_Assigned task_: Reproduce the text of every row below word for word and line for line, leaving out the pictures.
▼
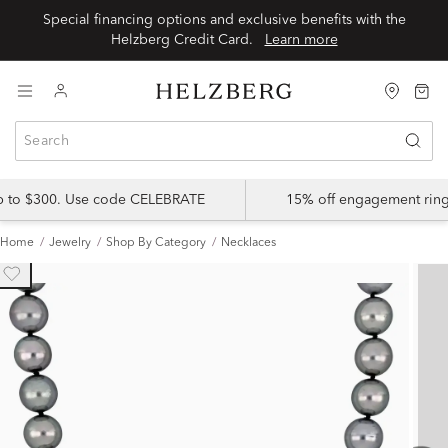
Special financing options and exclusive benefits with the
Helzberg Credit Card.
Learn more
up to $300. Use code CELEBRATE
15% off engagement ring
Home
Jewelry
Shop By Category
Necklaces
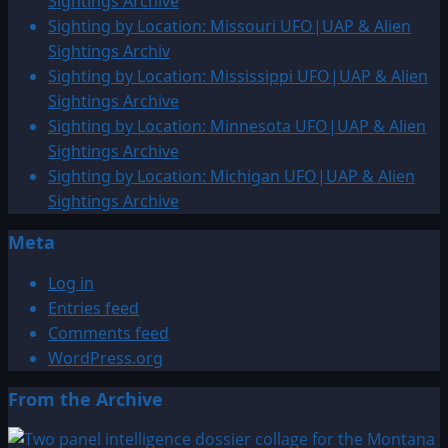
Sightings Archive
Sighting by Location: Missouri UFO|UAP & Alien
Sightings Archiv
Sighting by Location: Mississippi UFO|UAP & Alien
Sightings Archive
Sighting by Location: Minnesota UFO|UAP & Alien
Sightings Archive
Sighting by Location: Michigan UFO|UAP & Alien
Sightings Archive
Meta
Log in
Entries feed
Comments feed
WordPress.org
From the Archive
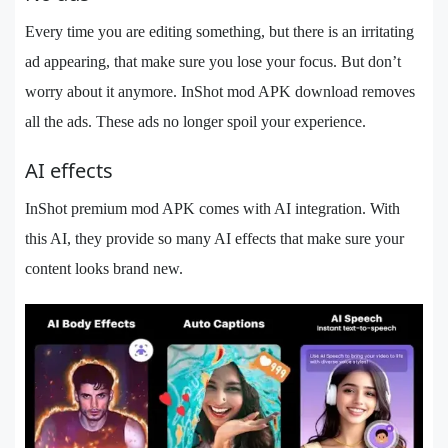
Every time you are editing something, but there is an irritating
ad appearing, that make sure you lose your focus. But don’t
worry about it anymore. InShot mod APK download removes
all the ads. These ads no longer spoil your experience.
AI effects
InShot premium mod APK comes with AI integration. With
this AI, they provide so many AI effects that make sure your
content looks brand new.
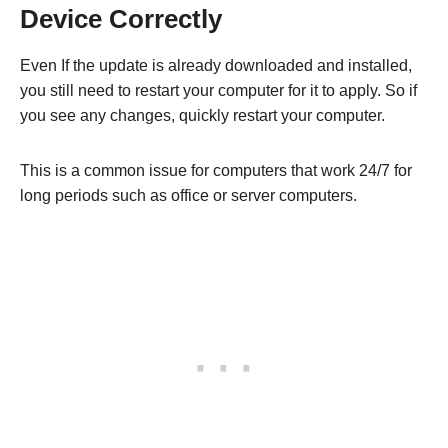
Device Correctly
Even If the update is already downloaded and installed,
you still need to restart your computer for it to apply. So if
you see any changes, quickly restart your computer.
This is a common issue for computers that work 24/7 for
long periods such as office or server computers.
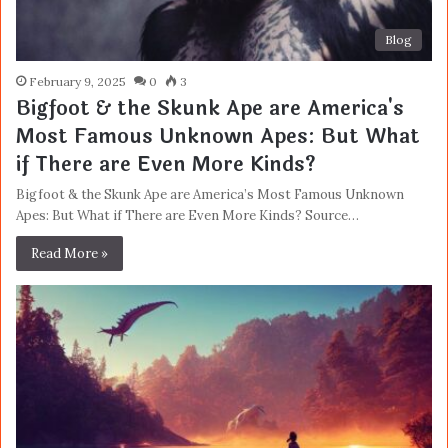
Blog
February 9, 2025
0
3
Bigfoot & the Skunk Ape are America's
Most Famous Unknown Apes: But What
if There are Even More Kinds?
Bigfoot & the Skunk Ape are America’s Most Famous Unknown
Apes: But What if There are Even More Kinds? Source…
Read More »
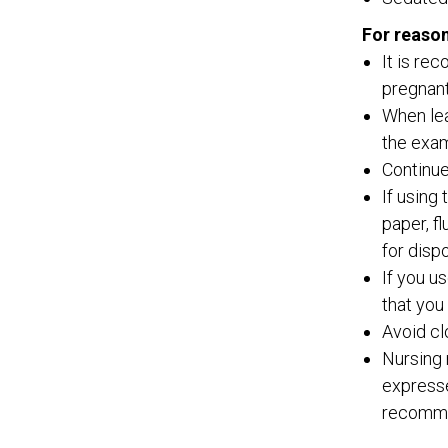
For reason
It is re
pregnant
When lea
the exam
Continue
If using
paper, f
for disp
If you u
that you
Avoid cl
Nursing 
expresse
recommen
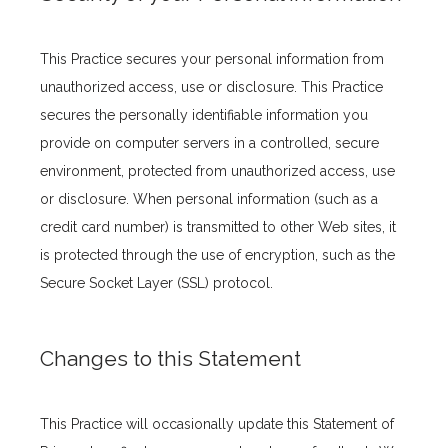
This Practice secures your personal information from 
unauthorized access, use or disclosure. This Practice 
secures the personally identifiable information you 
provide on computer servers in a controlled, secure 
environment, protected from unauthorized access, use 
or disclosure. When personal information (such as a 
credit card number) is transmitted to other Web sites, it 
is protected through the use of encryption, such as the 
Secure Socket Layer (SSL) protocol.
Changes to this Statement
This Practice will occasionally update this Statement of 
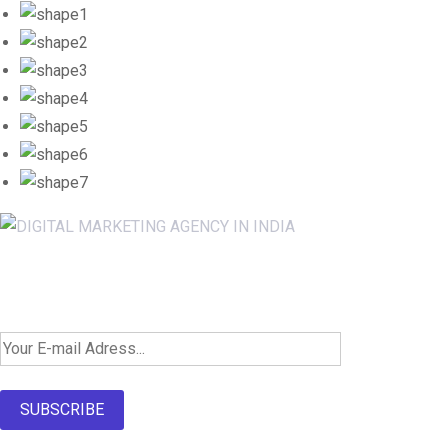
Newsletter SignUp!
SUBSCRIBE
▲
_Completed task_:
Special financing options and exclusive benefits with the
Helzberg Credit Card.
Learn more
up to $300. Use code CELEBRATE
15% off engagement ring
Home
Jewelry
Shop By Category
Necklaces
Sightings Archive
Sighting by Location: Missouri UFO|UAP & Alien
Sightings Archiv
Sighting by Location: Mississippi UFO|UAP & Alien
Sightings Archive
Sighting by Location: Minnesota UFO|UAP & Alien
Sightings Archive
Sighting by Location: Michigan UFO|UAP & Alien
Sightings Archive
Meta
Log in
Entries feed
Comments feed
WordPress.org
From the Archive
Every time you are editing something, but there is an irritating
ad appearing, that make sure you lose your focus. But don’t
worry about it anymore. InShot mod APK download removes
all the ads. These ads no longer spoil your experience.
AI effects
InShot premium mod APK comes with AI integration. With
this AI, they provide so many AI effects that make sure your
content looks brand new.
Device Correctly
Even If the update is already downloaded and installed,
you still need to restart your computer for it to apply. So if
you see any changes, quickly restart your computer.
This is a common issue for computers that work 24/7 for
long periods such as office or server computers.
Blog
February 9, 2025
0
3
Bigfoot & the Skunk Ape are America's
Most Famous Unknown Apes: But What
if There are Even More Kinds?
Bigfoot & the Skunk Ape are America’s Most Famous Unknown
Apes: But What if There are Even More Kinds? Source…
Read More »
For reason
It is re
pregnant
When lea
the exam
Continue
If using
paper, f
for disp
If you u
that you
Avoid cl
Nursing 
expresse
recommen
This Practice secures your personal information from 
unauthorized access, use or disclosure. This Practice 
secures the personally identifiable information you 
provide on computer servers in a controlled, secure 
environment, protected from unauthorized access, use 
or disclosure. When personal information (such as a 
credit card number) is transmitted to other Web sites, it 
is protected through the use of encryption, such as the 
Secure Socket Layer (SSL) protocol.
Changes to this Statement
This Practice will occasionally update this Statement of 
Newsletter SignUp!
SUBSCRIBE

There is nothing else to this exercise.